■ TEXT EXTRACT:
────

Next, in step SA5, judgment is made as to whether or not the stored data in the register EV corresponds to a note on event NON. When the result of the judgment in SA5 is [YES], the routine proceeds to step SA6 and note on procedure (sound production procedure) is carried out in step SA6. In contrast, when the result of the .judgment in step SA5 is [NO], that is, when the stored data in the register EV corresponds to the note off event NOFF, the routine proceeds to step SA7 and note off procedure (sound silencing procedure) is carried out in step SA7. The sound production procedure and the sound silencing procedure will be described below in detail. Next, when the sound production procedure or the sound silencing procedure have been carried out, the routine proceeds to step SA8.

In step SA8, the panel 21 is scanned to detect the operation state of the panel 21. Next, in step SA9, judgment is made as to whether or not there exists a panel event based on the state of panel 21 detected in the panel scanning procedure of step SA8. When the result of the judgment in SA9 is [YES], the routine proceeds to step SA10. In contrast, when the result of the judgment in step SA9 is [NO], in other words, when the panel event is not detected, the routine returns to step SA2.

In step SA10, judgment is made as to whether or not the panel event detected in step SA8 is in connection with tone color. When the result of the judgment in SA10 is [YES], the routine proceeds to step SA11 and the procedure in connection with the tone color is carried out in step SA11. In contrast, when the result of the judgment in SA10 is [NO], namely, when the panel event detected in step SA8 is not in connection with tone color, the routine proceeds to step SA12 and the procedures in step SA12 is carried out. The procedures relating to the tone color will be described below in detail. Next, when the procedures relating to the tone color and other procedures have been carried out, the routine returns to step SA2 and steps SA2 through SA12 are repeatedly carried out until the power is turned off.

Next, the note on procedure of CPU 18 will be described with reference to the flow chart in FIG. 4. When the routine proceeds to step SA6 shown in FIG. 3, the CPU 18 begins to execute the note on procedure routine shown in FIG. 4 starting with step SB1. In step SB1, the number of the MIDI channel for which an event was detected is stored in the register MCH. Next, in step SB2, "0" is stored in a register CH, storing the number of the sound production channel so as to search the state of all of the sound production channels.

Next, in step SB3, "7FFF" (maximum value in hexadecimals) is stored in the register MIN so as to truncate the sound production channel having the envelope value minimum when an open sound production channel does not exist.

In step SB4, a judgment is made as to whether or not the value in the register AMC[CH], in which what number MIDI channel has been assigned for the sound production channels set in register CH is stored, is identical to the value set in register MCH. When the result of the judgment in SB4 is [YES], the routine proceeds to step SB5. In contrast, when the result of the judgment in SB4 is [NO], namely, when the value stored in the register AMC[CH] is not equal to the value stored in the register MCH, the routine proceeds to step SB10 described below because the sound production channel corresponding to the value stored in the register AMC[CH] can not be assigned.

────

■ EXCERPTED DATA:

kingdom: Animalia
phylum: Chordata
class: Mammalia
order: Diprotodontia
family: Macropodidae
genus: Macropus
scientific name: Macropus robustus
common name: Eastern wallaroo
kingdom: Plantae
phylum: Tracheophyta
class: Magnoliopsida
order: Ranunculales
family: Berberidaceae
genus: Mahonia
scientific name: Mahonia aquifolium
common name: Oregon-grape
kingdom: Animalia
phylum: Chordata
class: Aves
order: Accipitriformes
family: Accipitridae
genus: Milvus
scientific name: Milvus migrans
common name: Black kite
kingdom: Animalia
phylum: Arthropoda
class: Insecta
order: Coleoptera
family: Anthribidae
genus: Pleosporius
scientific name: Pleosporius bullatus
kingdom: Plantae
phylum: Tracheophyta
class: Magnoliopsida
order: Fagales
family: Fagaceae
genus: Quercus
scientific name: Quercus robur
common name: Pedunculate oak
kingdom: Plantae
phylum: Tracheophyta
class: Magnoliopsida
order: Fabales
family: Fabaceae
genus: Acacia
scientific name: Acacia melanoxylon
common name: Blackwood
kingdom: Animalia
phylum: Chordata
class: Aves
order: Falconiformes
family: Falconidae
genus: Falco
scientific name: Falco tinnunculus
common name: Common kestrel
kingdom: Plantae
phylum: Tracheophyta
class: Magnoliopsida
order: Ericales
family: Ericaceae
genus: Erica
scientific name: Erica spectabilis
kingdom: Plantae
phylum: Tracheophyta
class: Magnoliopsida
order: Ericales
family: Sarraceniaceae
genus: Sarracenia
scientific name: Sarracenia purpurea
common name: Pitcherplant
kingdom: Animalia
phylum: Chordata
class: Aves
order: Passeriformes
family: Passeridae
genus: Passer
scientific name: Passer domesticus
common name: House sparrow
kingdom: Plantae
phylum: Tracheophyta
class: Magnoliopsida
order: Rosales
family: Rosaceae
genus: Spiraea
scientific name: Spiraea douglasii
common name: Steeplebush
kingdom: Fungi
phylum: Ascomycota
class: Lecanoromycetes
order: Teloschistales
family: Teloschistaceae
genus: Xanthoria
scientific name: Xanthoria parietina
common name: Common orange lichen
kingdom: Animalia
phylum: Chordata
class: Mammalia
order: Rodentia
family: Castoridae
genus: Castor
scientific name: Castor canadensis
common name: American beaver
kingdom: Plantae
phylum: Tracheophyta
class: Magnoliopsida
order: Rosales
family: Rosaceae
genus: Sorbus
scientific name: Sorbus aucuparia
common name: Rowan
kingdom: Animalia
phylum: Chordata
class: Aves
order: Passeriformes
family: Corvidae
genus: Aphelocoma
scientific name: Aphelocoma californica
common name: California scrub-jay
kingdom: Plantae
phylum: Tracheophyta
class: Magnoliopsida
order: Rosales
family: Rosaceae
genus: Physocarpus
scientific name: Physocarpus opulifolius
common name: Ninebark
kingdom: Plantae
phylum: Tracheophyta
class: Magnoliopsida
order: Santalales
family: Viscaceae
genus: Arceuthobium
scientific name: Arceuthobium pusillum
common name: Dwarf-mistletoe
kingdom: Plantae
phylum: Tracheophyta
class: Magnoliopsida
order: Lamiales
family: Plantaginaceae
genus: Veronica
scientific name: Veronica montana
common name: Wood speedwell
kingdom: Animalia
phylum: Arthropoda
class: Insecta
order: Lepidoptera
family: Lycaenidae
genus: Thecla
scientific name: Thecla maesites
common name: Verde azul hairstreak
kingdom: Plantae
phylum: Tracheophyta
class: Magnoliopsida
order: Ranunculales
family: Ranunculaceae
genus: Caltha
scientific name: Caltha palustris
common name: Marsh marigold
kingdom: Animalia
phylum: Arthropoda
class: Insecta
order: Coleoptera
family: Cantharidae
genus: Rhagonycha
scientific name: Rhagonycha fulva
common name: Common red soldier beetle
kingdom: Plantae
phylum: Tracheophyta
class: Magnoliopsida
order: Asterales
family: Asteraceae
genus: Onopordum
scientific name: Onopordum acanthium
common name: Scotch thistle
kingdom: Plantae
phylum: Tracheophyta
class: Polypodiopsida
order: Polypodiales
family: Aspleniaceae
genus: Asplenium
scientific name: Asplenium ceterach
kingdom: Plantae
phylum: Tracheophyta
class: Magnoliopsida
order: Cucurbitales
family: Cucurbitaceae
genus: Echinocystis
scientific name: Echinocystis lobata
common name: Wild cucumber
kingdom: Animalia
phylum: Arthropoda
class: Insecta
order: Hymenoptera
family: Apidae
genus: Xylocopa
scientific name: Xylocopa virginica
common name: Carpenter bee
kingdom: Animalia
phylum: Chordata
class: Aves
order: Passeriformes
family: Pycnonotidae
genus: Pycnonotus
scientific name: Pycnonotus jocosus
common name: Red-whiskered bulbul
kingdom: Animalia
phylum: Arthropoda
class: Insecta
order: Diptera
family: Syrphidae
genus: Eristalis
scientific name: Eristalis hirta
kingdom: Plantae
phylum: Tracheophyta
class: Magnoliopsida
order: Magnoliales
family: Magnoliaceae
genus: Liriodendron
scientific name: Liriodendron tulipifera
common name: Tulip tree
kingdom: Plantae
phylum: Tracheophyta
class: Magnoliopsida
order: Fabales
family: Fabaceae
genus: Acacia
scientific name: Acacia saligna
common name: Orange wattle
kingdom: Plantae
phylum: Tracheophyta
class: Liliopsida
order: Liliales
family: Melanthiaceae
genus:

────

■ STATED TASK A: List every register that the CPU routine description names.
■ STATED TASK B: Rewrite the paragraph of the CPU routine description that begins "In step SA8, the panel 21 is scanned" as a short list of steps.
The material that comes after the text is separate from it.

■ TASK OUTPUT A: EV, MCH, CH, MIN, AMC[CH]

■ TASK OUTPUT B:
- Step SA8: Panel 21 is scanned to detect its operation state.
- Step SA9: The routine judges whether a panel event exists, based on the state detected in step SA8.
- If the result is YES, the routine proceeds to step SA10.
- If the result is NO, meaning no panel event is detected, the routine returns to step SA2.